In order to accurately depict how to load the Bumble Bear for my short video, it was necessary to use a full roll of film rather than just old backing paper. Now I'll have to take pictures with it.
That night, two solid days of rain began. It paused late in the afternoon of the second day. Despite still being heavily overcast, I put the camera out to capture this wet hosta. It started to rain again shortly after the shutter was opened and I had to carefully wrap the camera with a plastic bag without moving it or covering the pinhole.
Not wanting to tempt the weather anymore, I chose this lovely bouquet of dahlias on the lanai. The exposure measured 20 minutes when I opened the shutter but the clouds thickened again and after about ten minutes it measured roughly the age of the universe.
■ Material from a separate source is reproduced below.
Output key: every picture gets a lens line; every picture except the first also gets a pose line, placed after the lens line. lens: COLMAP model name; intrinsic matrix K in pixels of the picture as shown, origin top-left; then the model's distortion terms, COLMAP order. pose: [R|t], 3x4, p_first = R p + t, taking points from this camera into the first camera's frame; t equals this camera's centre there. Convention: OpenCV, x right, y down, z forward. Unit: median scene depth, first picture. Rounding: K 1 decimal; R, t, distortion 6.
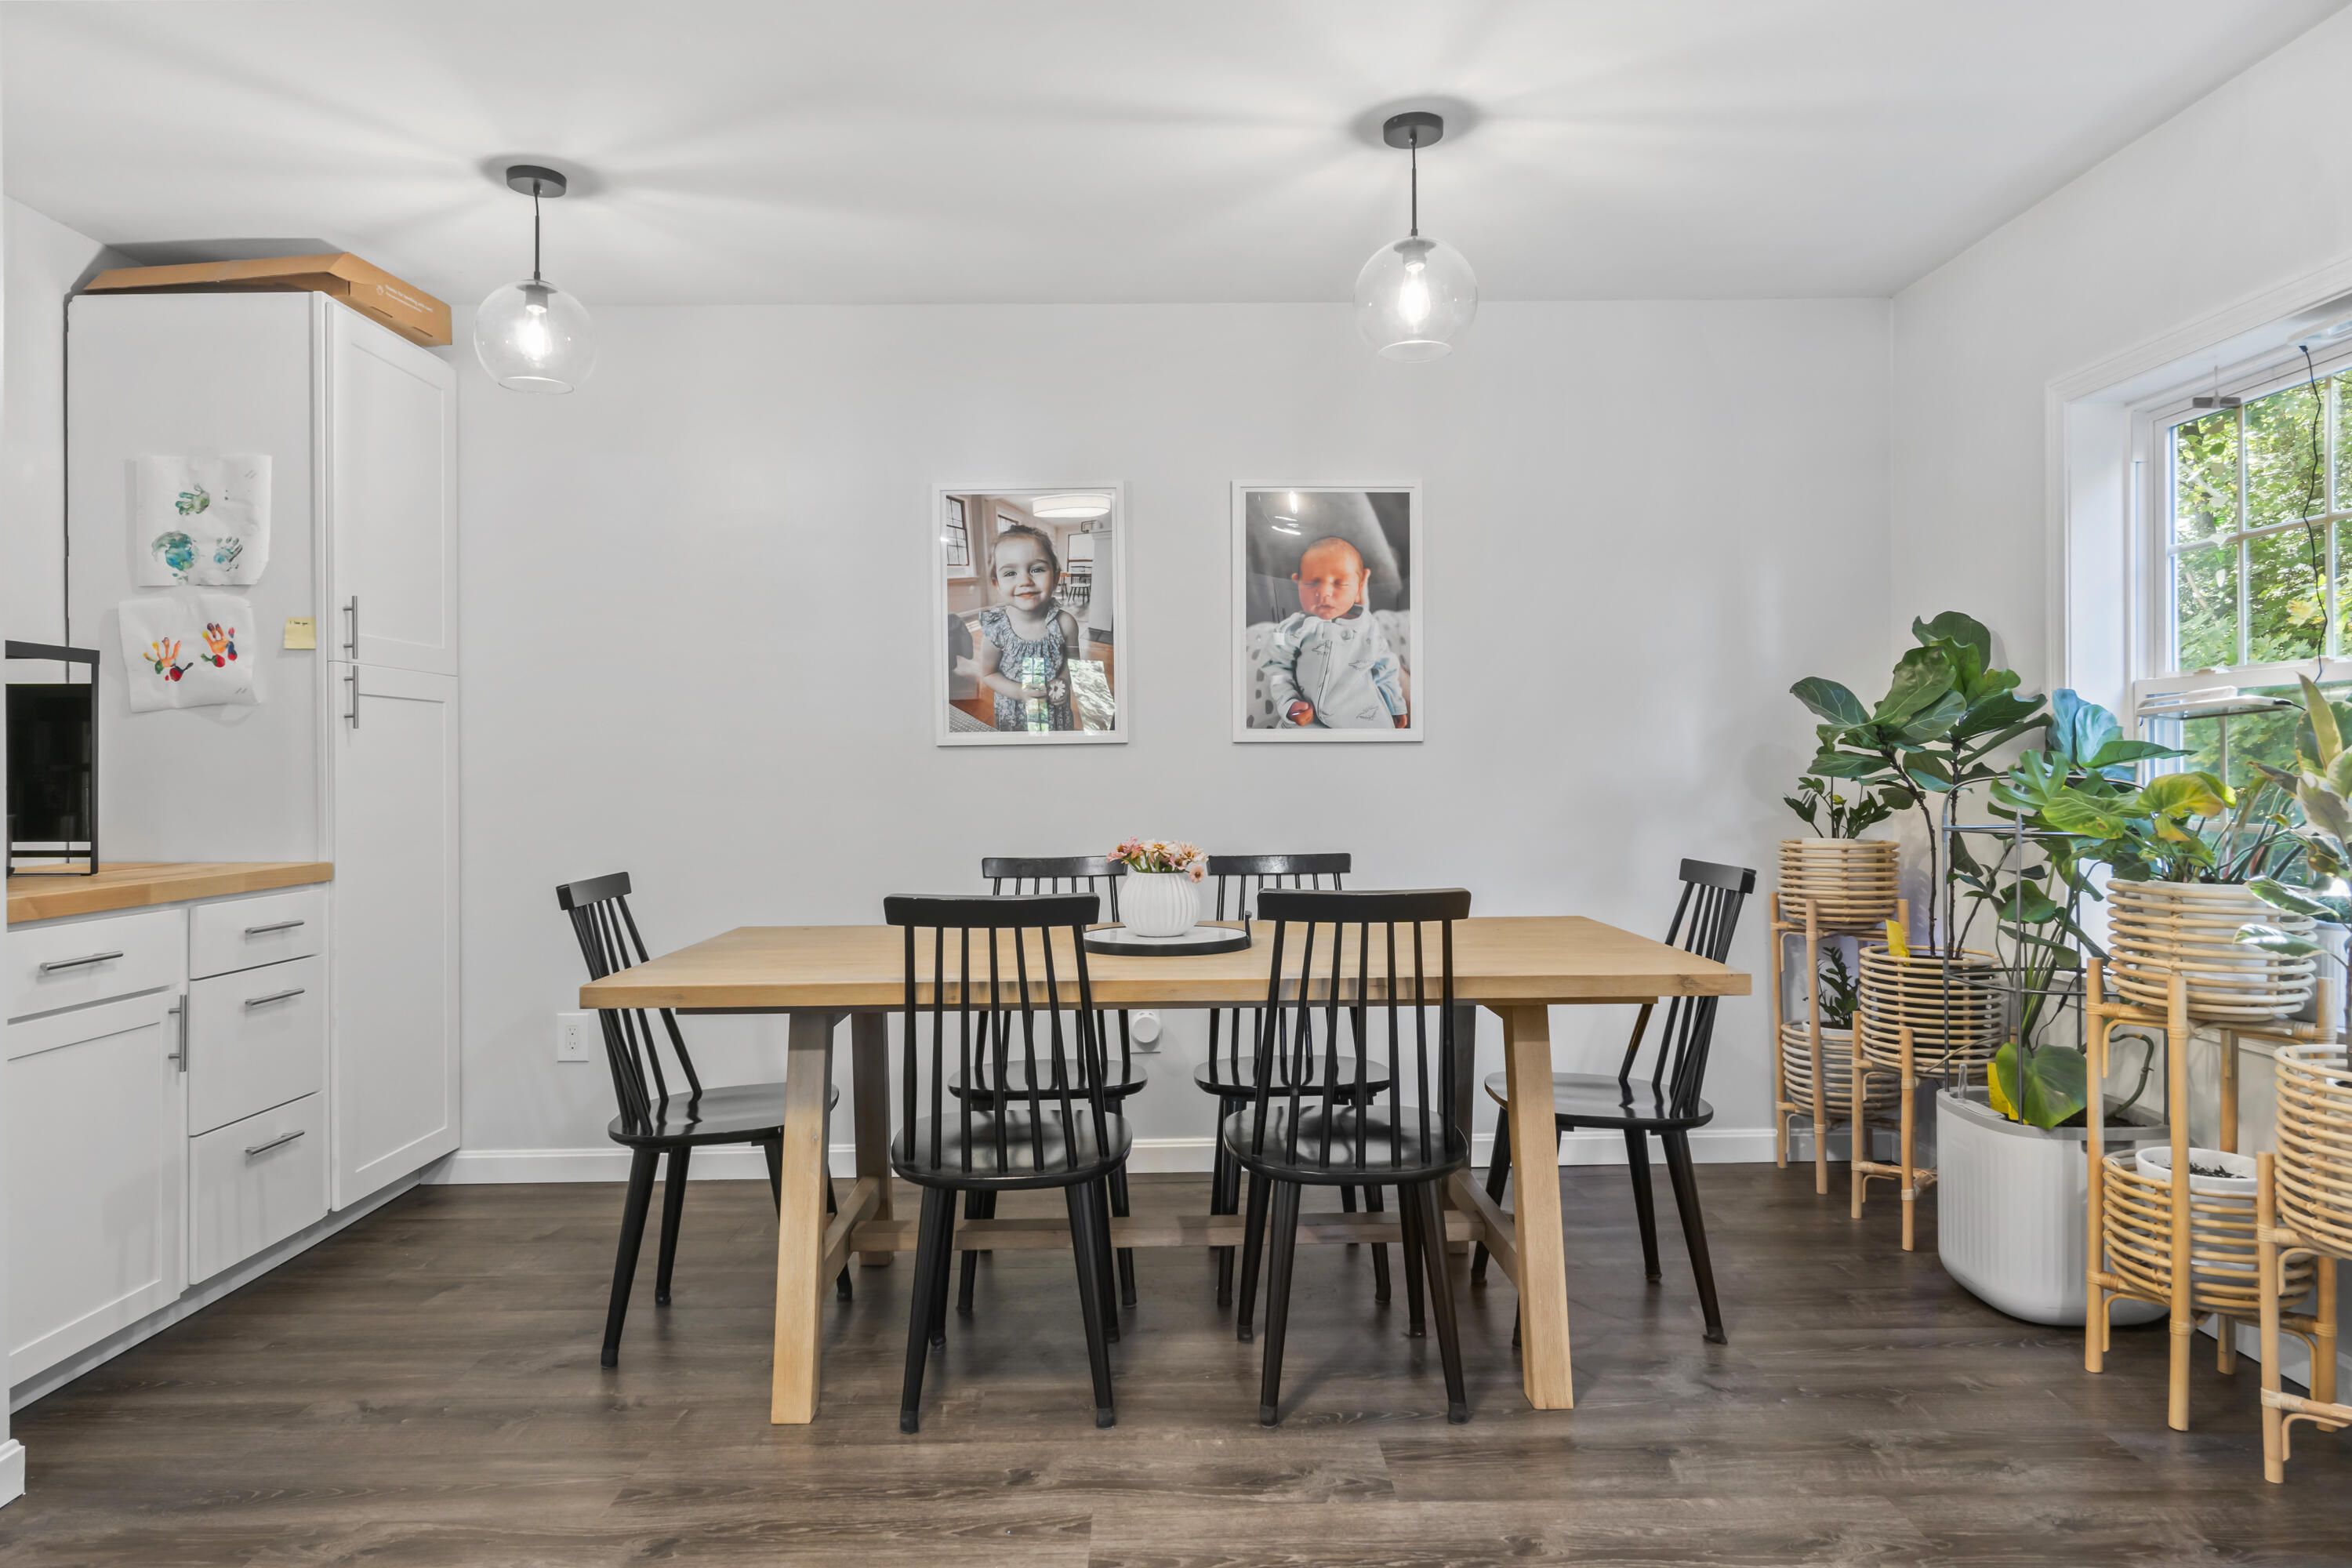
lens RADIAL K [[1508.1, 0, 1176.0], [0, 1508.1, 784.0], [0, 0, 1]] dist [-0.005699, -0.002076]
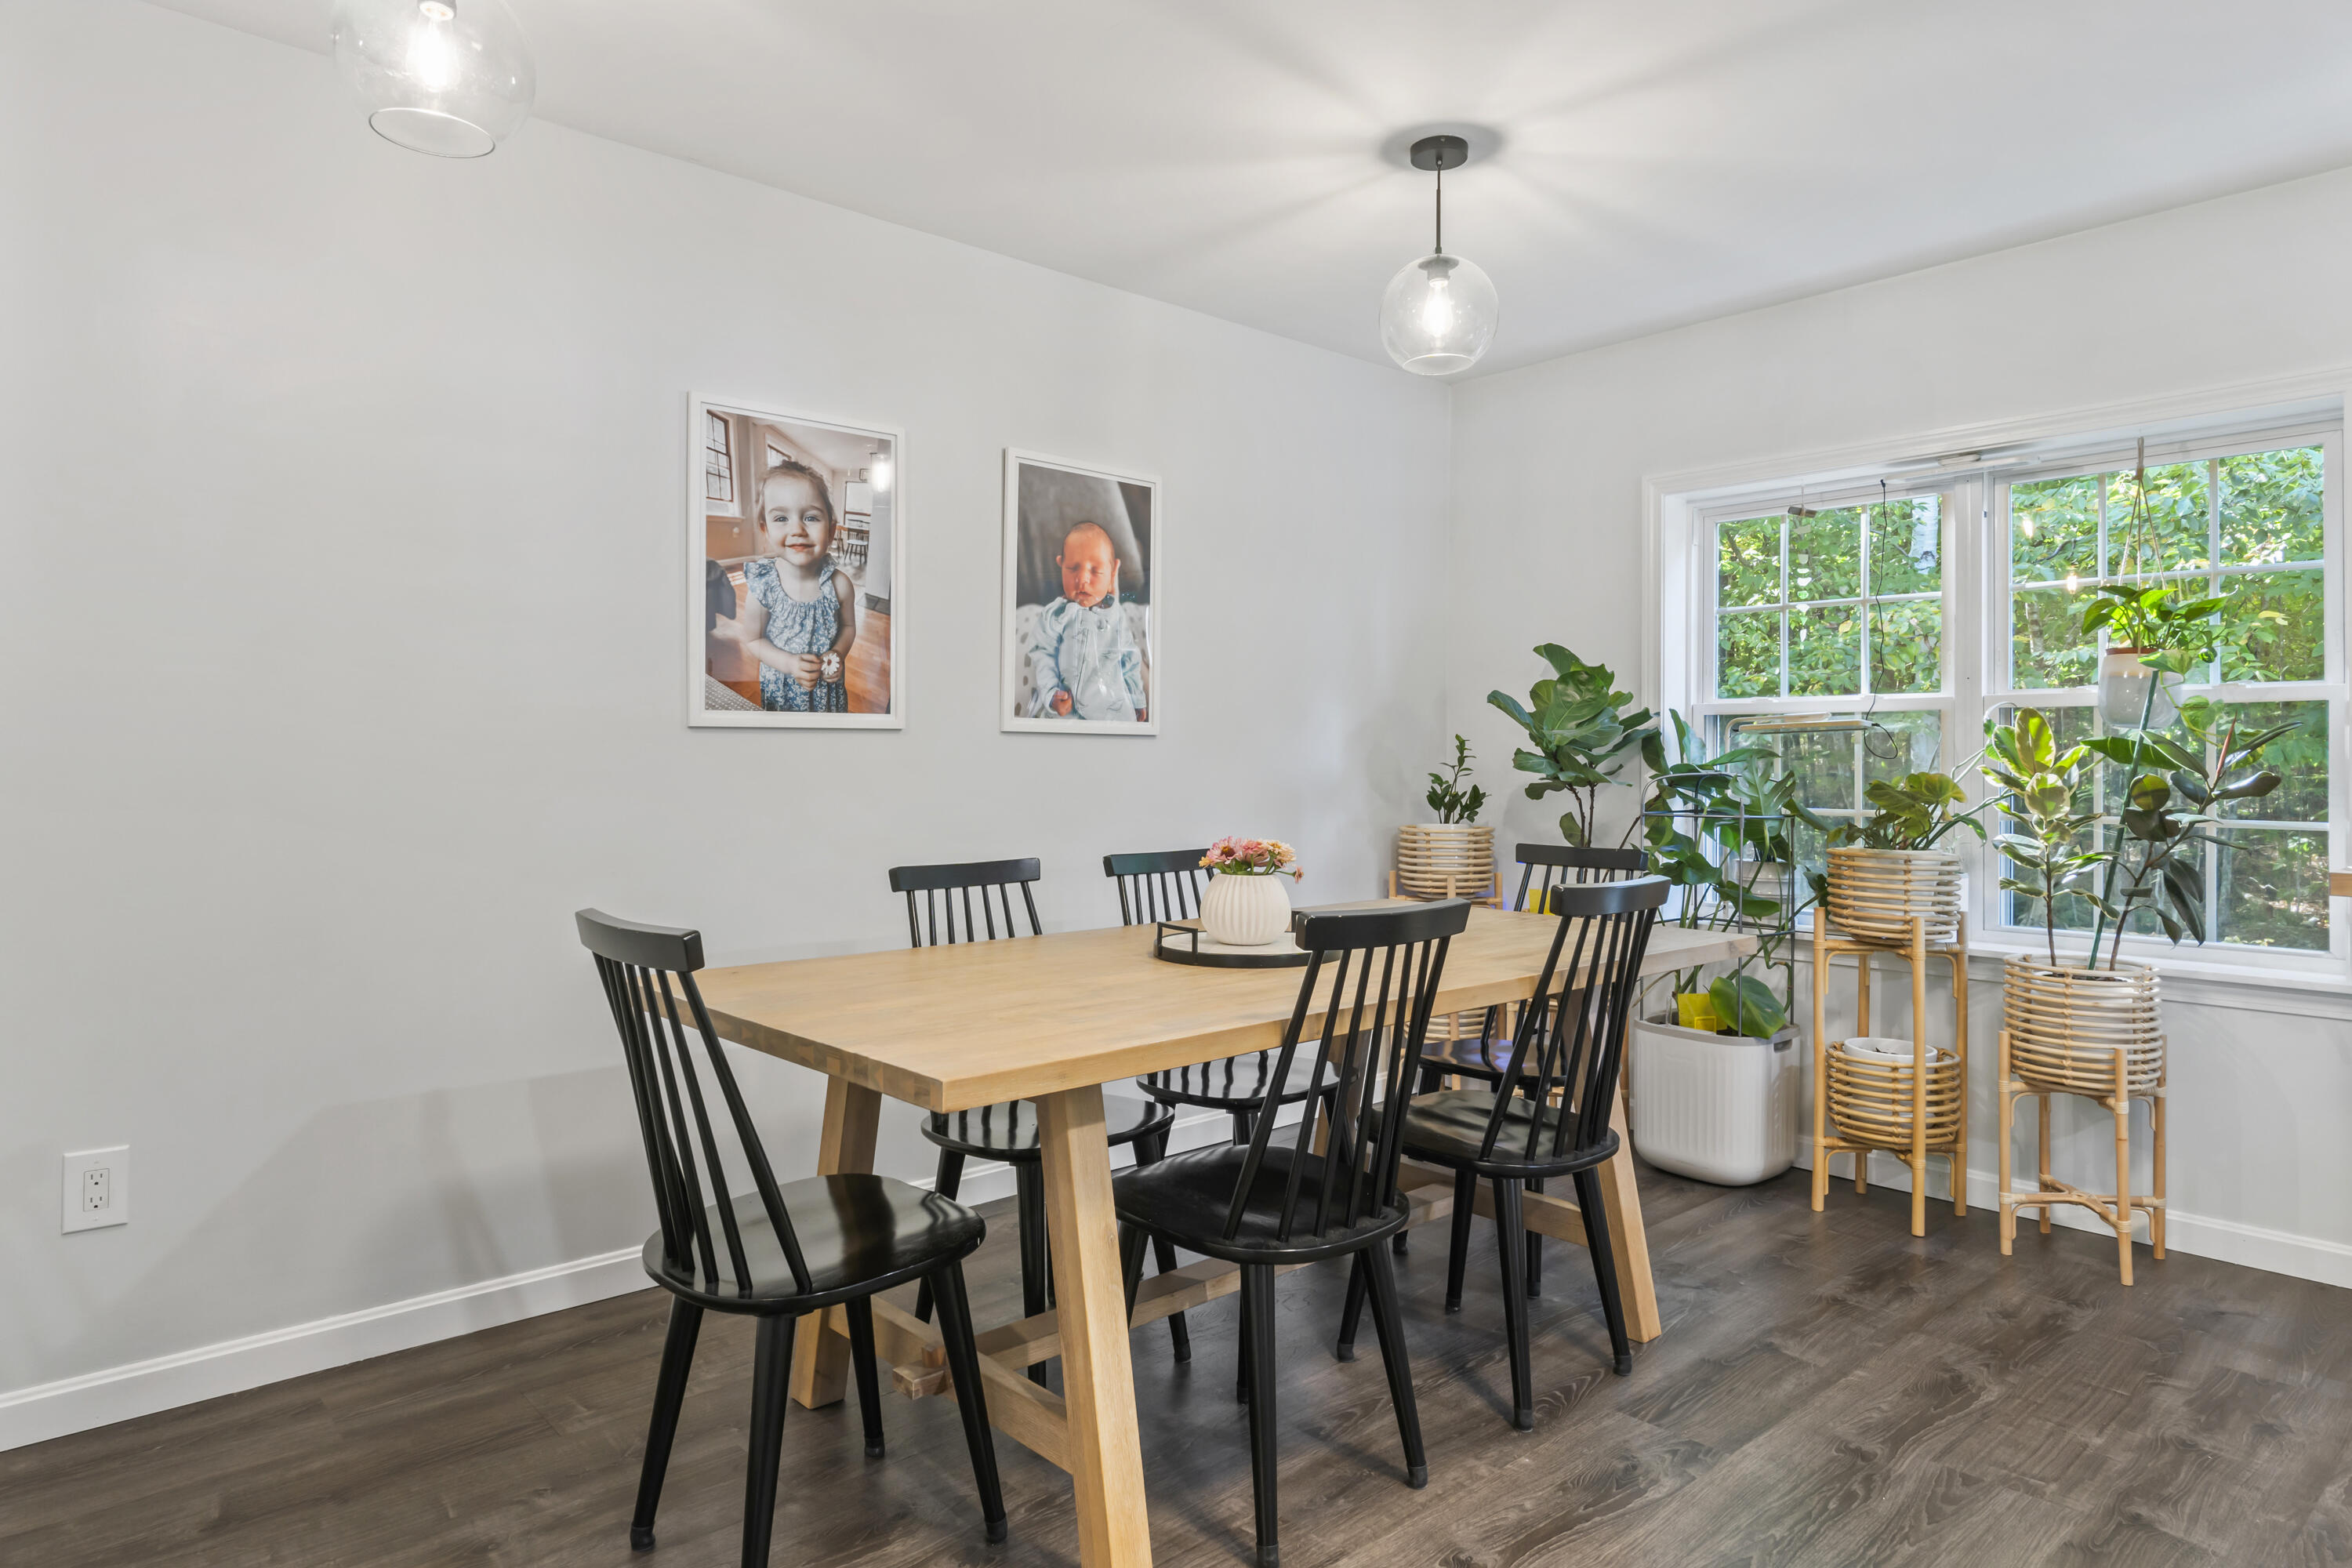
lens RADIAL K [[1405.5, 0, 1175.5], [0, 1405.5, 761.4], [0, 0, 1]] dist [-0.003398, -0.001065]
pose [[0.749154, 0.011059, 0.662303, -0.452666], [-0.004194, 0.999920, -0.011953, 0.000396], [-0.662382, 0.006177, 0.749141, 0.287979]]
The shutter stayed open for another two hours until it got really dark.
The following morning, it had cleared up and the air was quite calm. The bunnies have been particularly cruel to our cabbages but at least one has prevailed and is forming a head.
We're nearing the end of tomato and crabapple season.
There was still plenty of time for the Fox Valley Photography Group's Macro challenge. These wet habaneros got underexposed a bit.
A dahlia bud was illuminated by a sunbeam.
Heading out on my bike, the stage door stairway to the Leach Amphitheatre was highlighted by the sun coming over the building.
While I was building this camera,
Daphne Schnitzer saw
Joe Van Cleave's Facebook post about
the camera I had sent him. She messaged me that she really liked the camera and would love to have one. I'm not really ready to get in the business of selling cameras, but I asked if she'd like to have this one for the shipping cost. In light of this camera's
future on the Mediterranean coast, I headed over to the closest analog available, the shore of Lake Winnebago.
Looking back along the Ames Point causeway that encloses Miller's Bay.
A sailboat anchored just off the bathing beach in Menomonee Park.
A great oak bending over to seemingly drink from Lake Winnebago.
A classically inspired portico overlooking the Yacht Club harbor.
The screened in porch on that portico for events on warm days in May during Lake Fly season, and in the late summer when the wasps will fight you for your Coke.
The Bumble Bear has a .27mm pinhole on the axis and a .28mm pinhole 15mm above the axis, 45mm from a 6x6cm frame. The film is Ilford FP4+ semi-stand developed in caffenol.